Vertreten sind hier aber auch Dokumentarfilme wie Constantin Wulffs „Ulrich Seidl – A Director at Work“ und in einer Work-in-Progress-Fassung „Iraqi Odyssey“ des Schweizers Samir, der zunächst für den „Internationalen Dokumentarfilm“-Wettbewerb angekündigt wurde, nun aber nicht rechtzeitig fertiggestellt werden konnte.
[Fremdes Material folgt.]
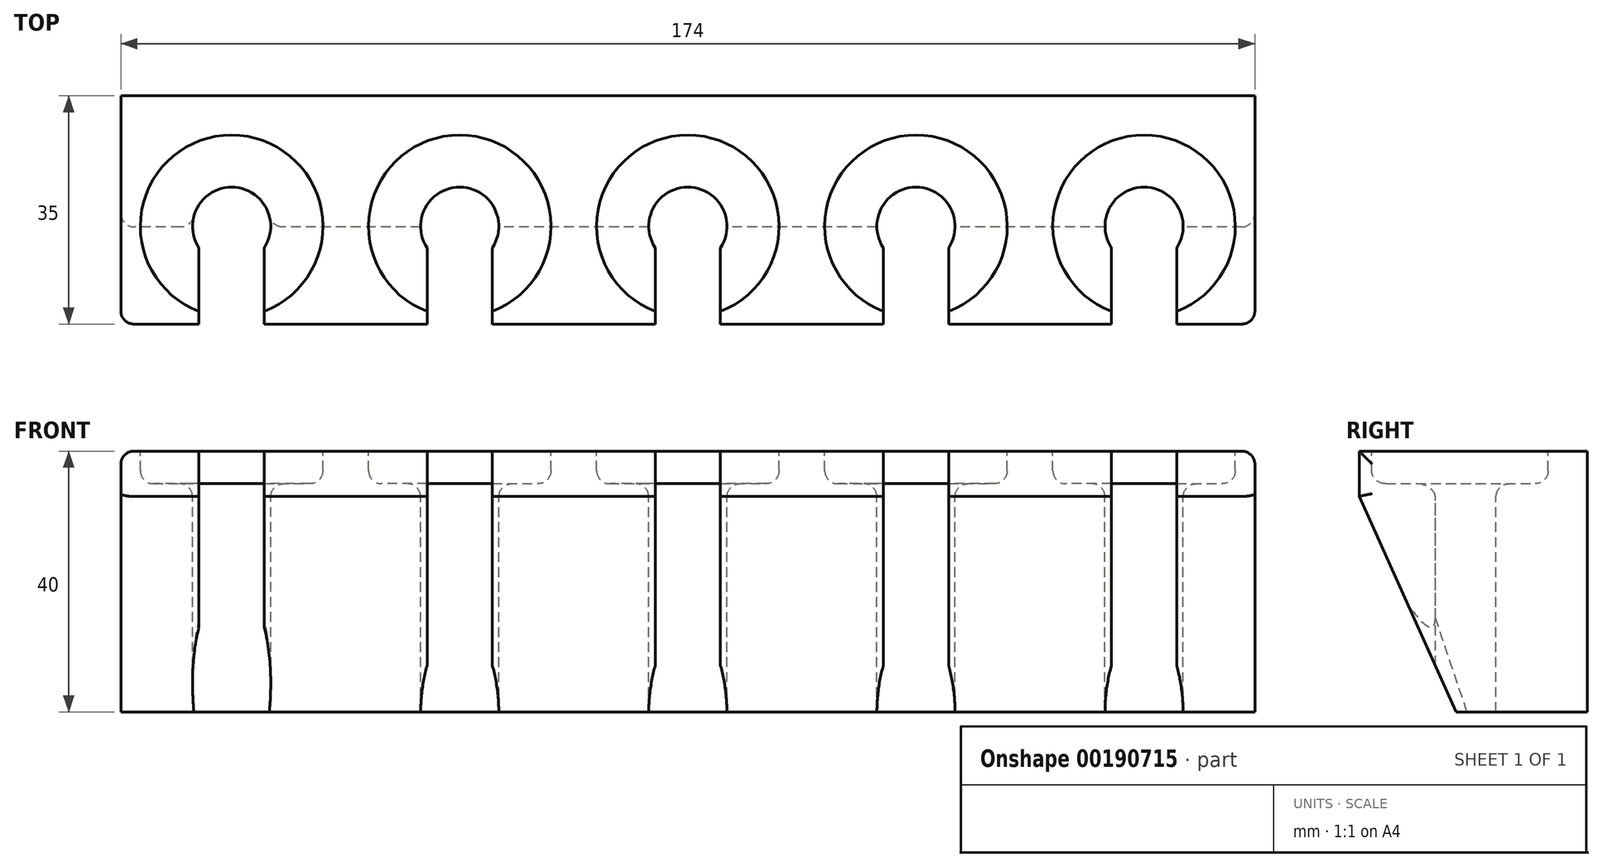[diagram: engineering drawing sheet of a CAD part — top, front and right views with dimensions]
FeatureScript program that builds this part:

Einblick in das unabhängige indische Filmschaffen fernab von Bollywood bietet schliesslich mit zwölf Produktion die Programmschiene „Neue Welt Sicht: Indien“ und auch ein spezielles Kinderprogramm fehlt nicht.
ZFF-Masters
Trotz der breiten Palette an Filmen sollte man auch das Rahmenprogramm nicht übersehen. Spannende Einblicke ins Filmschaffen versprechen hier die ZFF-Masters, in deren Rahmen Hans Zimmer, Ulrich Seidl, Frederick Wiseman, Susanne Bier und der Kameramann Michael Ballhaus dem Publikum Einblick in ihre Arbeit bieten. – Filmisch auf- und anregenden zehn Tagen sollte somit nichts im Wege stehen.